A good long race report is needed. In case you are impatient (like me) I finished marathon #48 in 5:20 by the chip, 5:13 minus the pit stops.
Several months ago, I was planning my summer vacation with a friend from Alberta Canada. We had met before in Wyoming, so I was searching around that area for a marathon. Preferably over Labor Day weekend. At first we looked at Jackson Hole, but hotels there are expensive. So we settled on Pocatello “Running the Gap” marathon. At that point, looking on United Airlines, I noticed I could get first class tickets for only slightly more than “economy plus+bag check fee” so I went for it. In first class, they call me Miss Bellman. United Airlines did a great job.
Packet pickup was quick. The back pack and shirt were nice. Expo was small.

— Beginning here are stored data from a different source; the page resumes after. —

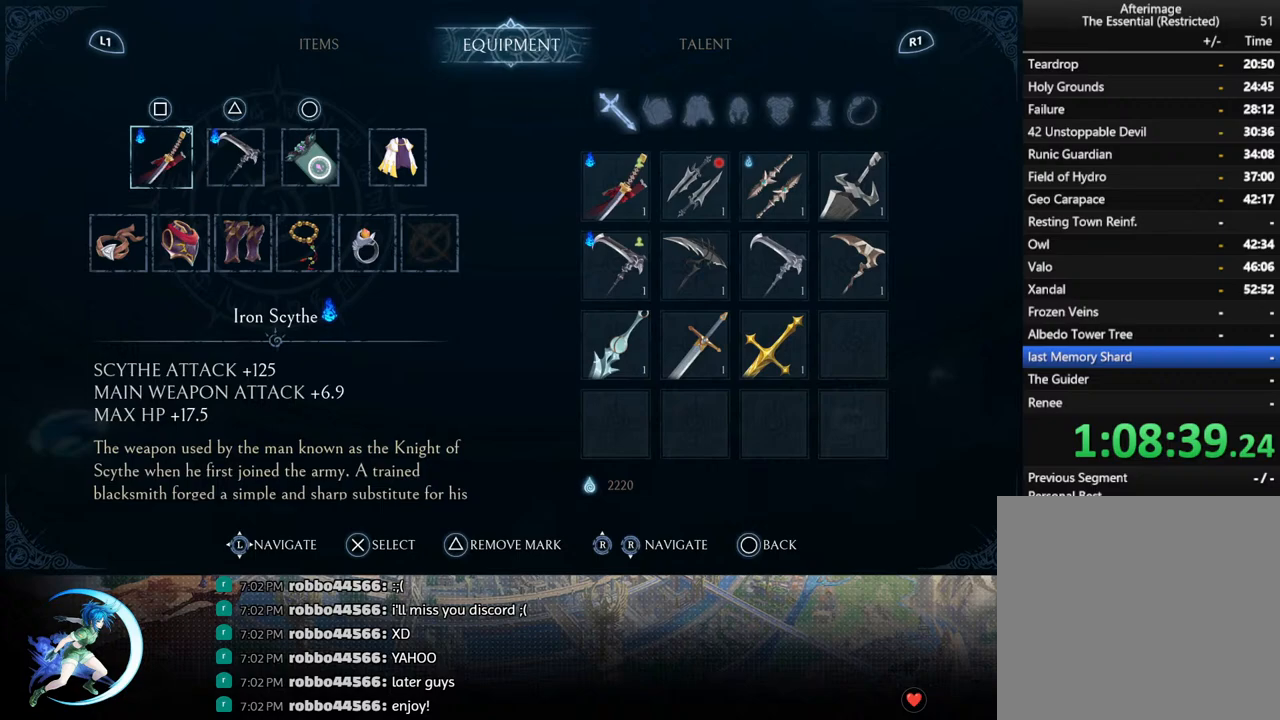
{"buttons": [], "left_stick": "center", "right_stick": "center", "events": [[50, "DPAD_RIGHT", "up"], [133, "DPAD_RIGHT", "down"], [217, "DPAD_RIGHT", "up"], [367, "SQUARE", "down"], [500, "SQUARE", "up"]]}
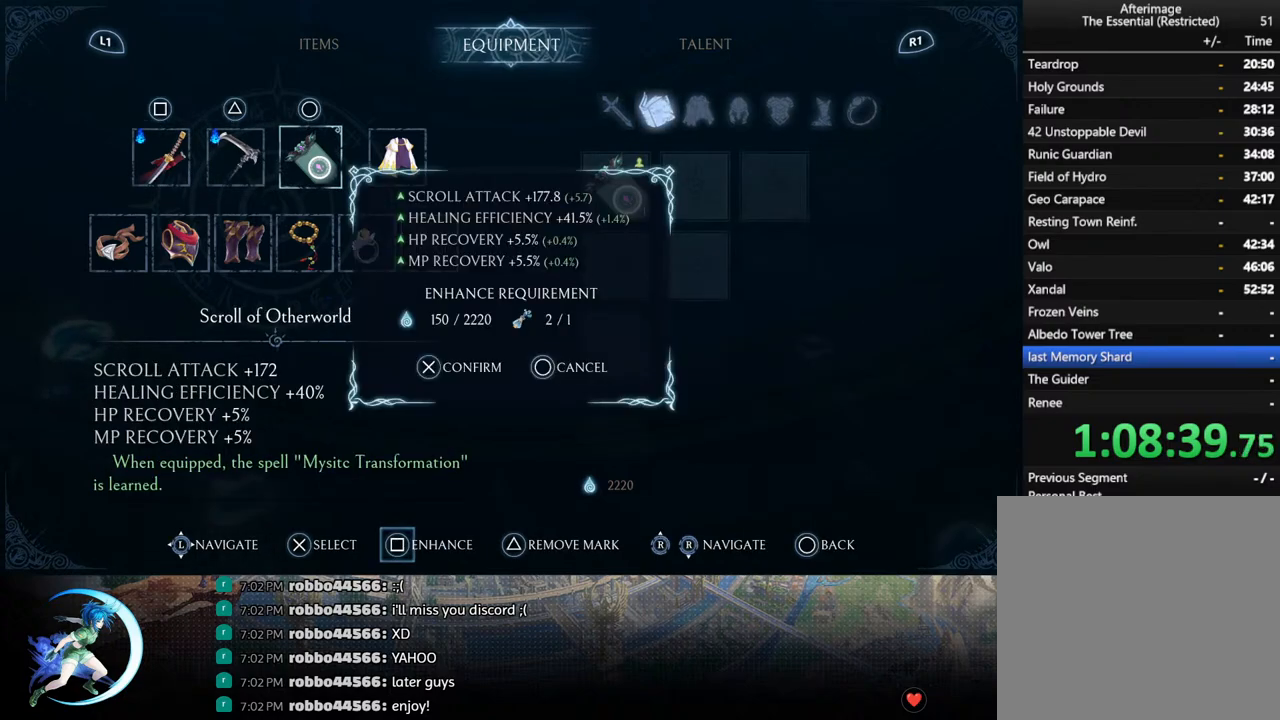
{"buttons": [], "left_stick": "center", "right_stick": "center", "events": []}
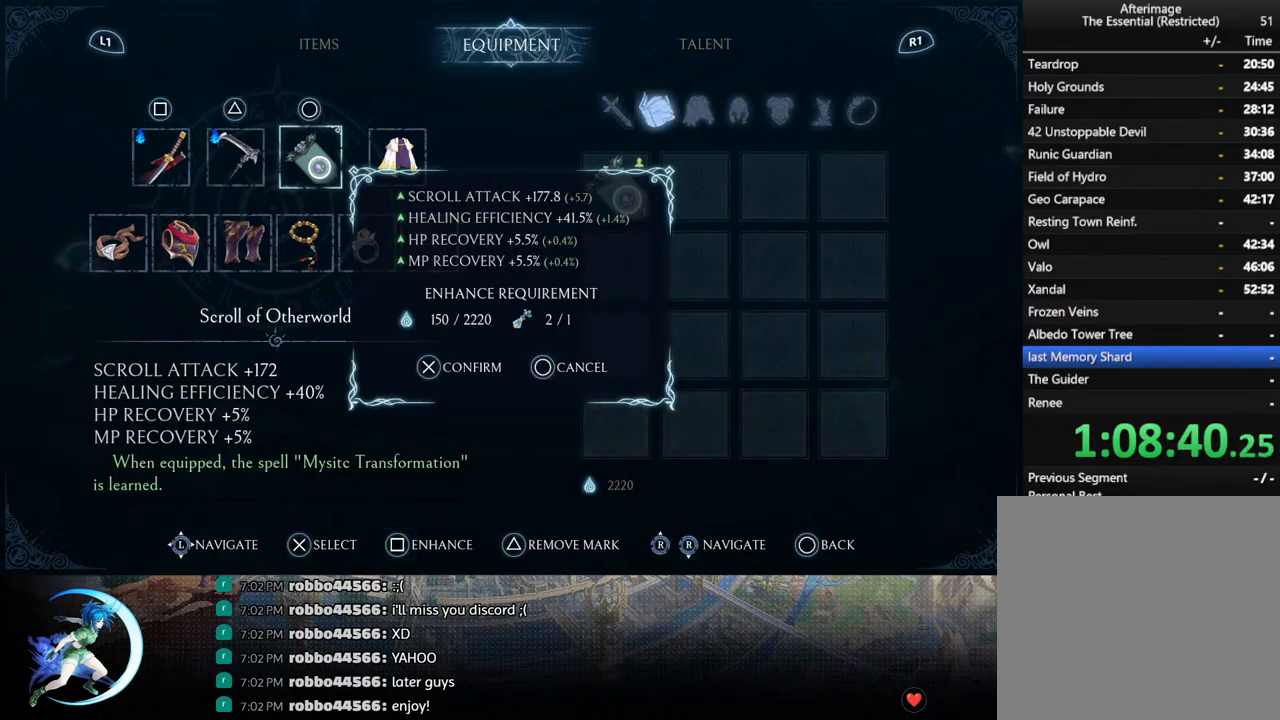
{"buttons": [], "left_stick": "center", "right_stick": "center", "events": [[83, "CIRCLE", "down"], [183, "CIRCLE", "up"]]}
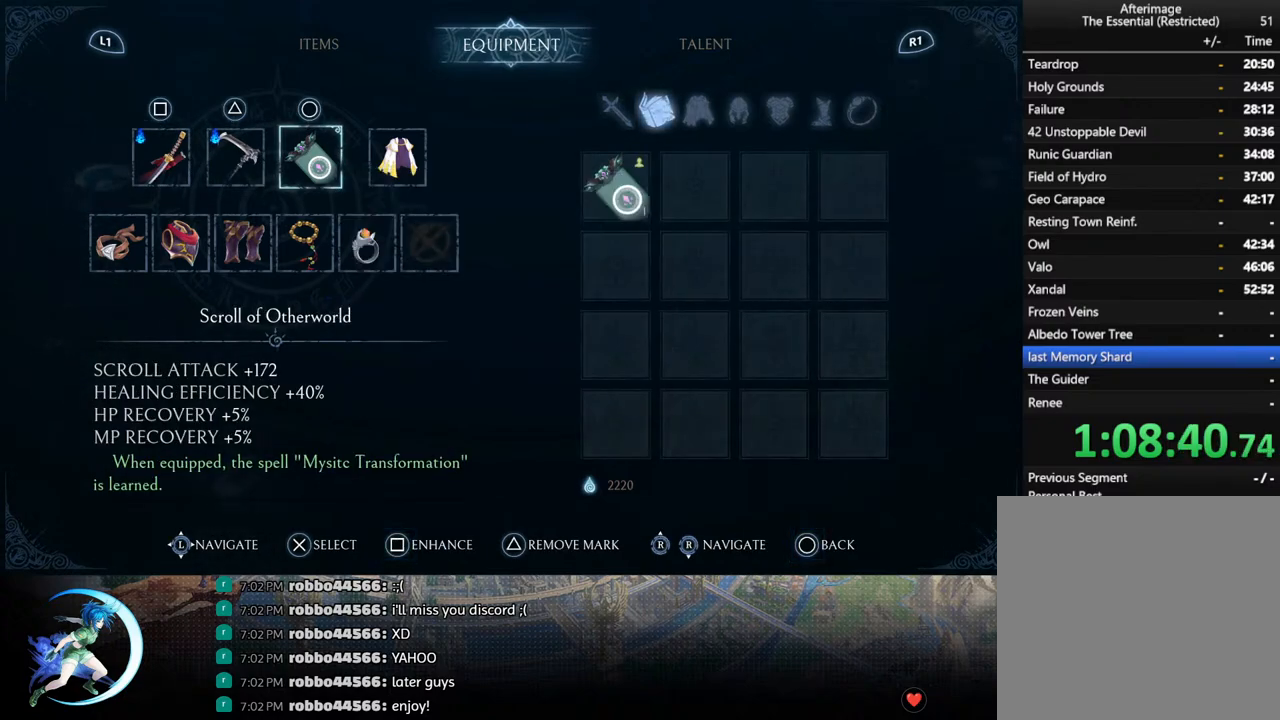
{"buttons": [], "left_stick": "center", "right_stick": "center", "events": []}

Driving the course. Habs and I drove the course. We were astounded at how steep some of the hills looked. I knew I wasn’t going to be sprinting down them. We also got a look at the long straight boring final 8 miles.
Bus ride. The race did have numerous large luxury buses to take us to the start. Everything was easy and on time. Habs and I had to tell the driver where to go though; this added to the fact the driver seemed unfamiliar with the controls on the bus made us pray we got there safely.
Scenery. It was dark at first. I was going about 12 min miles. After about 25 min, I caught up to my friend Larry. Larry has run over 1,500 marathons. He doesn’t go fast but he is somewhere at a marathon every weekend (sometimes 2). His picture is in Marathon Maniacs magazine a lot. Then after it warmed up, I decided to take off my head band. When I took off my hat, my sun glasses fell. The girl running next to me immediately picked them up and asked if I would like her to fix it. I said sure. Then she said, “I do this for a living.” Seriously good luck for me.
As the sun came over the mountains, I was in a very pretty area so I lolly gagged a bit and took some pics. I had no reason to be in a hurry. That patch on my knee is my number.
As the down hill part is about 15 miles, I did start doing some walking after about 13 miles. I continued the race doing 7x1s. Except for 4 pit stops, my speed averaged just over 12 min miles.
The wind. We ran into a 20 mph cold head wind for at least 8 miles. I got cold and had to put my sleeves back on. Every Marathon has its moment of truth where you want to quit. Some call this the wall. For me, it is beyond my training envelope and when I have to reach down inside for some non-physical power. About mile 17, going into that wind, I realized I was dying. I needed to get my brain to activate those stores of energy it wants to keep for itself. I need to be conscious of when wanting to die happens. If I stay asleep, I slowly slow down and feel bad for the rest of the race. If I wake up and get the power flipped on, I find determination and a lessening of the pain. On this day, I put my head down and concentrated on the strides. It worked.
At the end of the race, just after I turned out of the wind, I was able to really pick up speed and run like a runner into the finish. It felt fantastic. Then Mr Habs gave me my medal and a hug. Chip time was 5:20. Garmn time was 5:13.
Habs had already eaten a steak and potato dinner at the finish line. I had no interest in food, but ate some watermelon. Then decided I was very cold so we went back to our hotels. I took a scalding hot shower and stood in it for a very very long time.
And I relaxed in the Hampton Inn laundry room with Habs; and ate a cookie.
I am incredibly happy to have finished another marathon. No issues at all with knees or heels. I do have a case of DOMS in my quads, but nothing serious. Tomorrow I fly home and still have the rest of the week for running in Seabrook. Next stop is the Fort Worth marathon.